Suppose a finder tool has a list of 2,000 possible bucket names, and a malicious actor ran it for approximately 500 names. If our bucket name was at the bottom, they would not have found the match, preventing them from discovering our bucket.
- Brute forcing: Bad actors repeatedly scan storage names to identify a valid one without any initial leads. This was the case with the S3 bucket with no website name (http://invoices-up.s3.amazonaws.com/) — a hacker stumbled upon the bucket name through automated trials.
- Hotlink following: Bad actors scour websites for any links to storage servers and then follow them as a breadcrumb trail to reach those servers. This happened to the main S3 bucket, where hackers followed the trail from the website.
- Suffix/prefix fuzzing: Bad actors search for bucket names that are variations of already discovered servers. This was observed when outside actors searched for alternate bucket names after discovering the main S3 bucket, leading them to find the control servers ([website]-dev.s3.amazonaws.com and [website]-staging.s3.amazonaws.com).
Google Cloud and Azure Blob Storage Servers
The Google Cloud Storage and Azure Blob Storage servers were not discovered once, presumably because they were not hotlinked anywhere, so they could not be found through hotlink following. Also, the servers contained the company name, so they could not be found by brute forcing either.
These findings suggest that malicious actors are probably not utilizing suffix/prefix fuzzing cross-platform, such as searching for similar storage names in Azure after finding a bucket name in S3. This outcome is also a testament to how S3 buckets are more popular and widely used than other platforms.
Azure Blob Storage servers are more complicated to navigate, which likely contributed to the server not being discovered. Additionally, Microsoft Azure’s tools cannot list all the files contained in larger blobs, unlike in S3 buckets.

### Exercise tasks
1. According to the passage on cloud storage bucket discovery, why could the Google Cloud Storage and Azure Blob Storage servers not be found by brute forcing?
2. Carry on the passage on cloud storage bucket discovery, starting after its final sentence.

### Supplied information
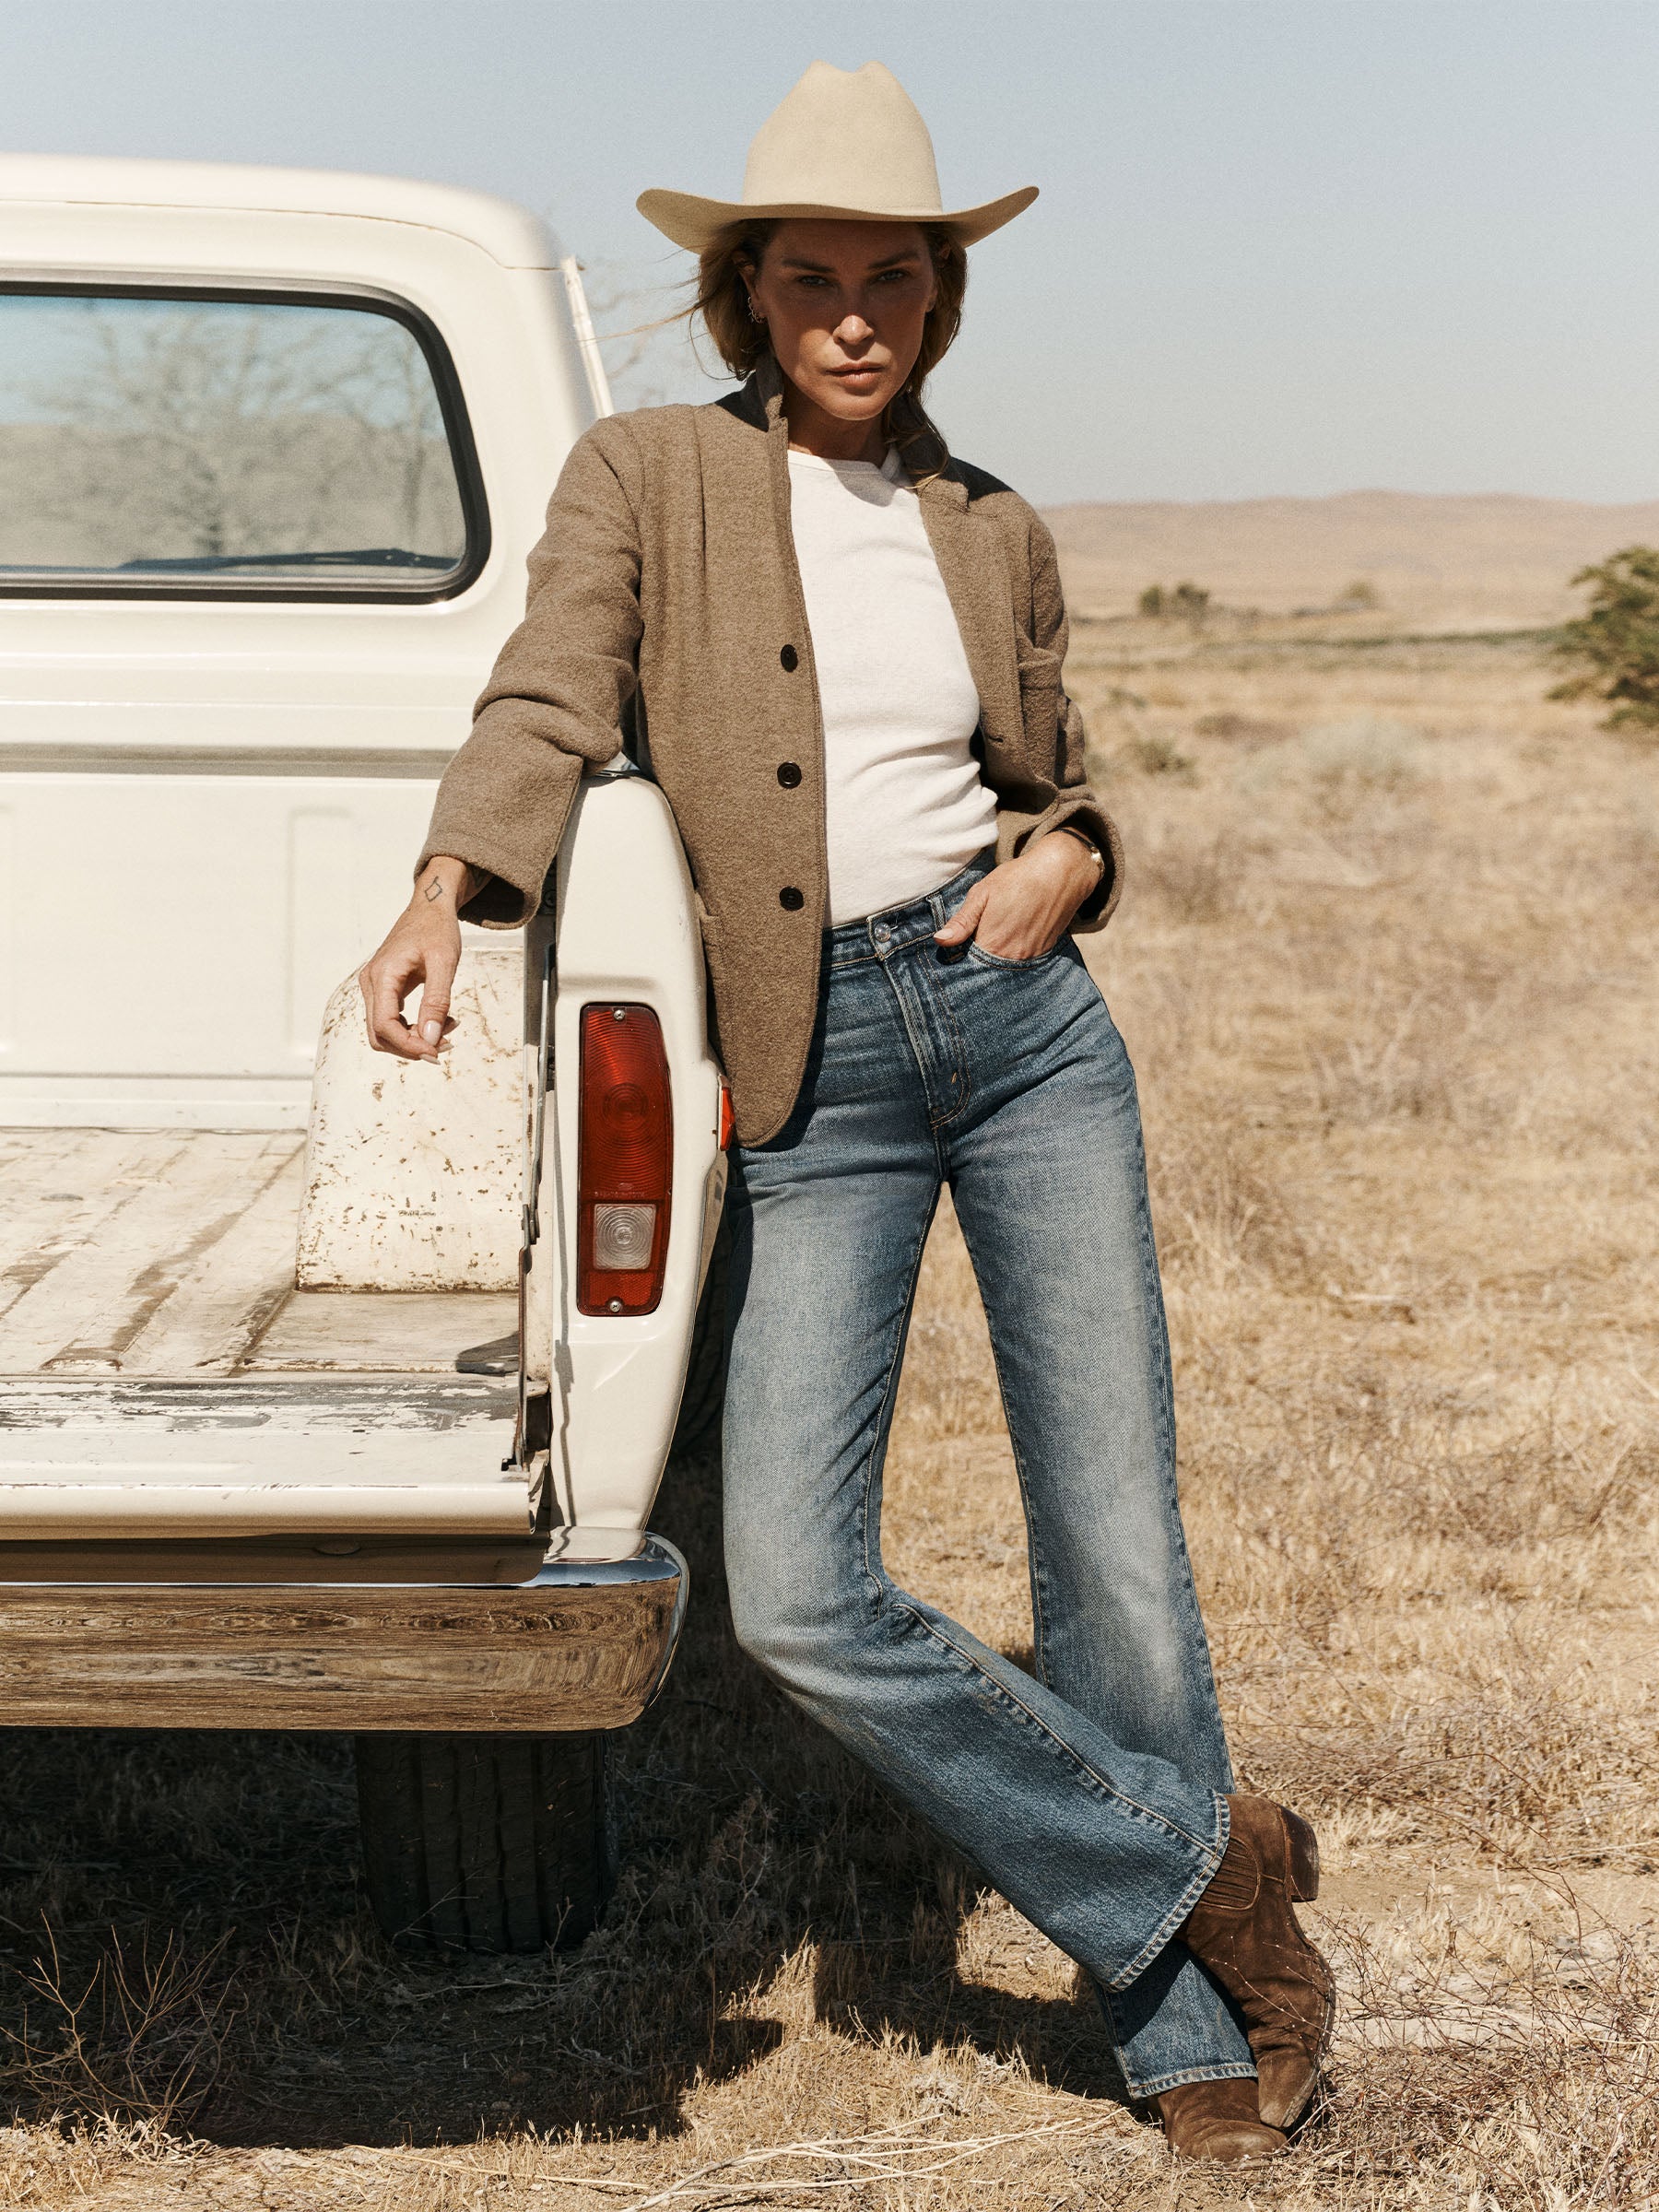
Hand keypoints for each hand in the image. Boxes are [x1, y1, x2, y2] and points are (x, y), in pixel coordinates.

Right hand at [359, 857, 475, 1060]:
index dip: (409, 1046)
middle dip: (412, 1046)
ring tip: (448, 1026)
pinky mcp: (384, 989)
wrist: (430, 909)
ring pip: (385, 1031)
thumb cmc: (437, 930)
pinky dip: (414, 1027)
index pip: (384, 1026)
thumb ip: (437, 1001)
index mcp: (382, 975)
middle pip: (380, 1035)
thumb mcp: (444, 963)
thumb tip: (431, 1039)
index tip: (437, 1051)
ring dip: (415, 1038)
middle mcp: (371, 983)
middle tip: (446, 1043)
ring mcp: (374, 986)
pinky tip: (441, 1019)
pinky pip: (392, 1020)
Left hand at [932, 832, 1099, 960]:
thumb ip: (962, 921)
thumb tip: (940, 940)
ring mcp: (1030, 957)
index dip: (960, 958)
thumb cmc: (1017, 879)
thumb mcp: (983, 893)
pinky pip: (1023, 962)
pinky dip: (1015, 955)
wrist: (1060, 873)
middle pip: (987, 969)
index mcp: (992, 944)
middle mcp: (1012, 957)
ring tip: (997, 936)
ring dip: (997, 958)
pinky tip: (1013, 937)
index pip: (967, 964)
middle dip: (978, 961)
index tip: (956, 949)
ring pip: (1005, 966)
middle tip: (976, 942)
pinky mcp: (1044, 952)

### Answers for the exercise
1. The server names contained the company name.

2.
Amazon Web Services is also more well-known than Google and Microsoft Azure’s services. This experiment saw zero interaction for the non-primary storage servers. However, an experiment with Google Storage or Azure Blob servers as the main storage units and S3 buckets as secondary would most definitely catch traffic for the non-primary S3 buckets. This is because external actors would likely take the Google or Azure server names they discover and use them for suffix/prefix fuzzing with S3 buckets.
Being the most popular platform, it is thus clear why Amazon deploys several warnings and steps against misconfiguration. It is more cost- and time-efficient for attackers to find unsecured and improperly set-up S3 buckets.
Google and Azure did not present us with the same number of warnings and steps to protect against accidental misconfiguration. However, for both instances, it still took intentional effort because it is not a default setting to grant public access to servers. The settings were also clear enough for users to know what tinkering with them would result in, but there were no repetitive confirmation requirements.
On the other hand, Amazon put in place safeguards to ensure that users would be fully aware of all the possible consequences of intentionally misconfiguring servers.
The platforms cited here (Amazon Web Services, Google Cloud Storage, and Azure Blob Storage) are not to blame for the vulnerabilities and stolen fake user data. All public access settings were misconfigured intentionally for the purposes of this experiment.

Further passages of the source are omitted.